## To do
Given the records below, would you repeat exactly the lines that begin at the one containing "consentimiento para el almacenamiento de la" and end at the one containing "información proporcionada en este sitio web.", inclusive?

## Given data
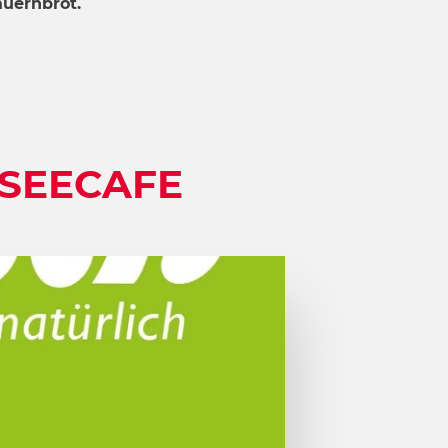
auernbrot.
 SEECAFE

==

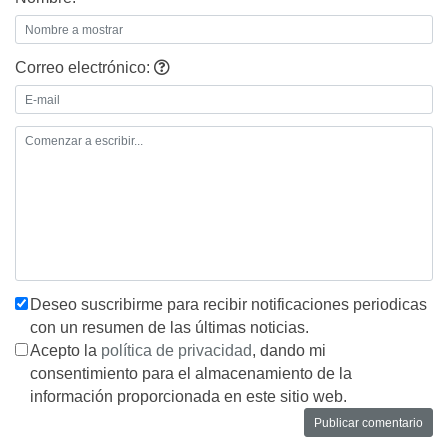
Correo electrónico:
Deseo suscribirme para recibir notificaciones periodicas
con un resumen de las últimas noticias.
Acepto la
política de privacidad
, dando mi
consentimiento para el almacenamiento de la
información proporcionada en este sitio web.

...

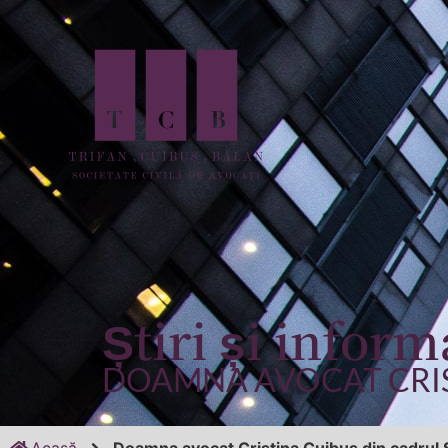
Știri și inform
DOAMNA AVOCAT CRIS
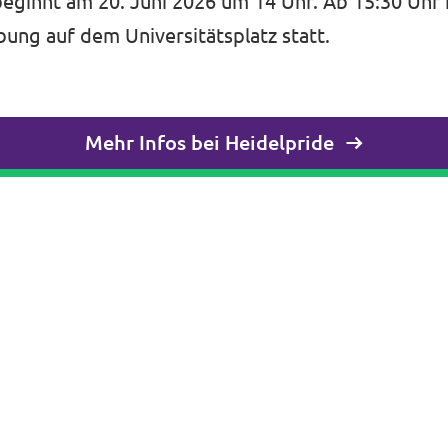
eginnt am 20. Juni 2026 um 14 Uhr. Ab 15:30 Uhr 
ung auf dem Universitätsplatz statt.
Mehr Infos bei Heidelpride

## Response area
consentimiento para el almacenamiento de la
información proporcionada en este sitio web.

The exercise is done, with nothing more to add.